Source text:
^^^^^^^^

Police brutality targeting anarchists in France (1891)

The Clichy affair was a significant event in the history of anarchism and France, occurring on 1 May 1891 in Clichy, when anarchists were subjected to police brutality. The affair was one of the primary causes of the Ère des attentats (1892–1894). With the Fourmies massacre, happening the same day, it was one of the events of this period where the social tensions reached their peak in France.

Anarchists had faced increasing repression in the preceding decade, and they joined the early International Workers' Day. About twenty of them were peacefully demonstrating between Levallois-Perret and Clichy, preceded by a black flag carried by Elvire Serrouin. The police attempted to seize the flag from her, considering it a "seditious emblem", and a fight ensued, along with a shooting, as the police fired on the demonstrators who were trying to flee. Three of them, Henri Decamps, Charles Dardare, and Louis Léveillé, were arrested and, taken to the police station, were violently beaten by the police; one of the officers even tried to kill Dardare.

^^^^^^^^

Information given:

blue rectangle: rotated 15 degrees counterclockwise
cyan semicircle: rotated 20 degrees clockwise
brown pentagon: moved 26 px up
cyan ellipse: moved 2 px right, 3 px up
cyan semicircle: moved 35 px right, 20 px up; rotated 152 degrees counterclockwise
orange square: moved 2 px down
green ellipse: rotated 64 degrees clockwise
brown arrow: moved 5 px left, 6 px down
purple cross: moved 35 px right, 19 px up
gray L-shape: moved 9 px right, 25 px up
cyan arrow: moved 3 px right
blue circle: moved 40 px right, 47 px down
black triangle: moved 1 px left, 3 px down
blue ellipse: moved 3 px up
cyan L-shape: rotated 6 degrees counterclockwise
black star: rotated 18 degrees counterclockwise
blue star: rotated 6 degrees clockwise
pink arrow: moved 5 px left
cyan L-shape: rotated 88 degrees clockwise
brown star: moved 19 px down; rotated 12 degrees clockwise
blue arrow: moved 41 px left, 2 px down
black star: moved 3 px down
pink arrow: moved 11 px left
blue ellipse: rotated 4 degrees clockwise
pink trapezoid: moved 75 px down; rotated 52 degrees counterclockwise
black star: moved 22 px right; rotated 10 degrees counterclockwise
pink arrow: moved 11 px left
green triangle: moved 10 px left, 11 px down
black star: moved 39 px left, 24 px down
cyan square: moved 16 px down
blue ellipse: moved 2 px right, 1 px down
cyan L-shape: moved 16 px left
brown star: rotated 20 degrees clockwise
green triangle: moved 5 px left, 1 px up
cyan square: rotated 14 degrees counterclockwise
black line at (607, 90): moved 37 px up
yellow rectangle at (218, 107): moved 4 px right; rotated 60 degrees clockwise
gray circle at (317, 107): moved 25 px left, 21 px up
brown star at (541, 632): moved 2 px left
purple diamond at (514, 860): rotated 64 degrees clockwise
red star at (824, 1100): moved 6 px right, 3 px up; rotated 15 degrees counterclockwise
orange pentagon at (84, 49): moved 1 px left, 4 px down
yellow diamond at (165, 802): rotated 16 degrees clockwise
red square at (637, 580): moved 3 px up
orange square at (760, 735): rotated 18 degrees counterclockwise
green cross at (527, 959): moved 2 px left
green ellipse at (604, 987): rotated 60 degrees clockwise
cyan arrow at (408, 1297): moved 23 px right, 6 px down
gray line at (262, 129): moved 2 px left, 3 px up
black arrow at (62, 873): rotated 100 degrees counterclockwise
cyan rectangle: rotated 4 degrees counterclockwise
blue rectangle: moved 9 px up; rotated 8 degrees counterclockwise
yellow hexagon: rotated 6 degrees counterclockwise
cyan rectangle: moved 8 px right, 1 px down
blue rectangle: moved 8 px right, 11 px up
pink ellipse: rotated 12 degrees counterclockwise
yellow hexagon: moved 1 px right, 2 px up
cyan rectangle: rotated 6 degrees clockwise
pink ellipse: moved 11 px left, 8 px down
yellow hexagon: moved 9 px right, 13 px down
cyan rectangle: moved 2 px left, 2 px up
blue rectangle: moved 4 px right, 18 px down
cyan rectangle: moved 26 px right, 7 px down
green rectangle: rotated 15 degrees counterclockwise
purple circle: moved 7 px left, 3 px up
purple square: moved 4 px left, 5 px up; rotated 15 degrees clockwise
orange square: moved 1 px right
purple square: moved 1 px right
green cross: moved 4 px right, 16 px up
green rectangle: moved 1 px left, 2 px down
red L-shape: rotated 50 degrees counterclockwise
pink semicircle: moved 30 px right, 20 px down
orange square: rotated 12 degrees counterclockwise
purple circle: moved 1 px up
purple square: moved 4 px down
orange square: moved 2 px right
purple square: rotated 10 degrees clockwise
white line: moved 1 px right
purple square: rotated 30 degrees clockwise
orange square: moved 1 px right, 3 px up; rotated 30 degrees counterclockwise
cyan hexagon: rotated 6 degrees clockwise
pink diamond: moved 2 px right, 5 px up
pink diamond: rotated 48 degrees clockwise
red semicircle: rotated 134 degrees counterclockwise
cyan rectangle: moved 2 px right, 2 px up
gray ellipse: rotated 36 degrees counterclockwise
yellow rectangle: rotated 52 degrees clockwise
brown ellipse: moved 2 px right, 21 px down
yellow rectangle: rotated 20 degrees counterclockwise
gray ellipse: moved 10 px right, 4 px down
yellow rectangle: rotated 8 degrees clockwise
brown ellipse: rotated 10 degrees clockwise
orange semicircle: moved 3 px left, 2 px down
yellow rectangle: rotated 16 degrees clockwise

^^^^^^^^

Required actions:
1/ In the Clichy affair text, who carried the black flag at the head of the demonstrators?
2/ Summarize the Clichy affair text in two sentences.
3/ Write a continuation of the Clichy affair text that starts after its last sentence.
The listing is taken from a separate source.

Written responses:
1/ Elvire Serrouin.

2/ On 1 May 1891 in Clichy, police attacked about twenty anarchists who were demonstrating peacefully behind a black flag, in an event later counted among the primary causes of the Ère des attentats. After police tried to seize the flag, a fight and a shooting followed, and three arrested demonstrators were violently beaten at the police station.

3/
During their trial in August 1891, the prosecutor demanded the death penalty for all three. Two of them received very heavy sentences of five and three years in prison, with the police facing no repercussions.

The affair sparked outrage among a segment of French society and deeply shocked anarchists, a number of whom came to support propaganda of the deed methods, or terrorism, to avenge those responsible for their repression. A few months after the conviction of the three anarchists, Ravachol, Mabillon, Chaumentin, Simon, and maybe Soubère, Jas-Béala, and Mathieu carried out the Saint Germain bombing, targeting the judge in charge of the trial.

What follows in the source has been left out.